▸ How to complete this task
For each line of the data below, copy it if it holds the word "right".

================

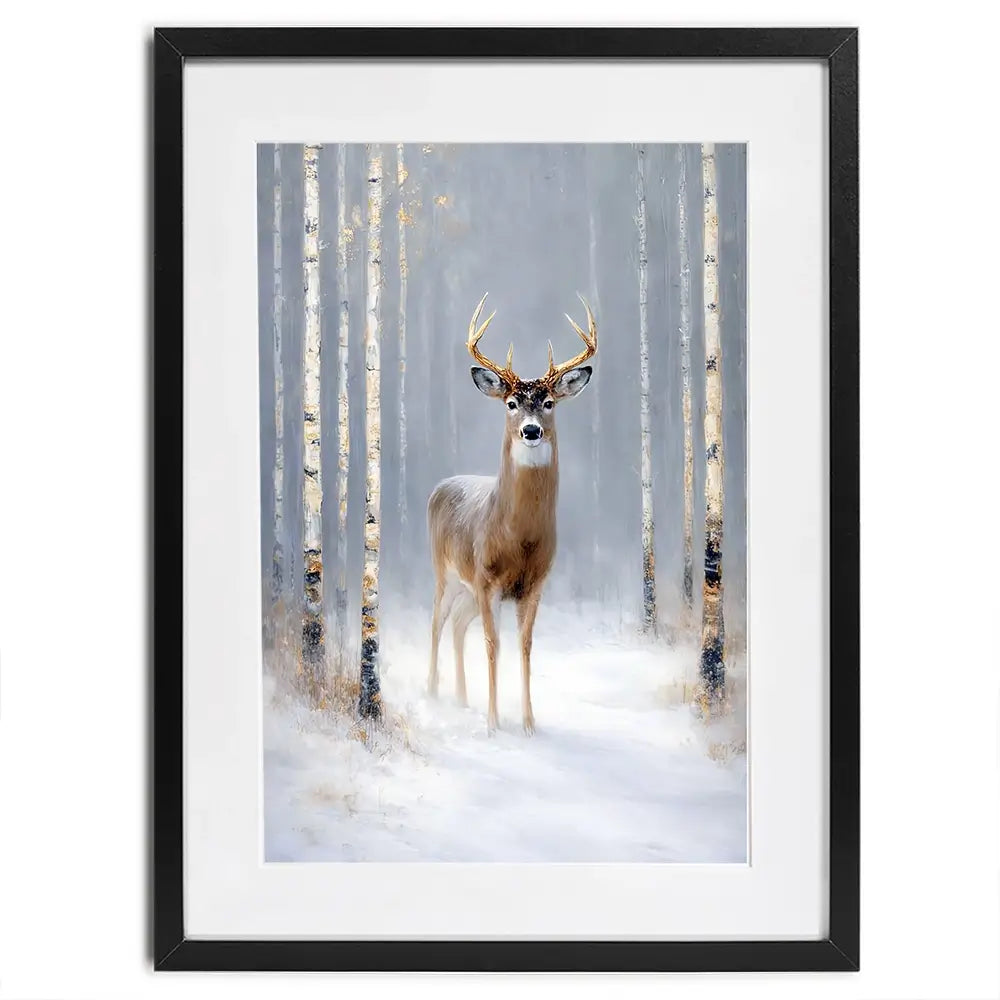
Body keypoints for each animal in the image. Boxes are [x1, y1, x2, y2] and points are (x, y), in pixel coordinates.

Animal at [427, 293, 597, 734]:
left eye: (549, 402)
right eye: (511, 403)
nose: (531, 430)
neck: (519, 538)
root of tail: (439, 486)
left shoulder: (533, 585)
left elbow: (525, 645)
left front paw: (528, 723)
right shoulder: (487, 580)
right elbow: (492, 644)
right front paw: (492, 723)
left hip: (468, 589)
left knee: (457, 625)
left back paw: (461, 698)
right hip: (446, 572)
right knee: (437, 622)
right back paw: (432, 692)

================

▸ Reply
right eye: (511, 403)
right shoulder: (487, 580)
right elbow: (492, 644)
right front paw: (492, 723)
right hip: (446, 572)
right knee: (437, 622)
right back paw: (432, 692)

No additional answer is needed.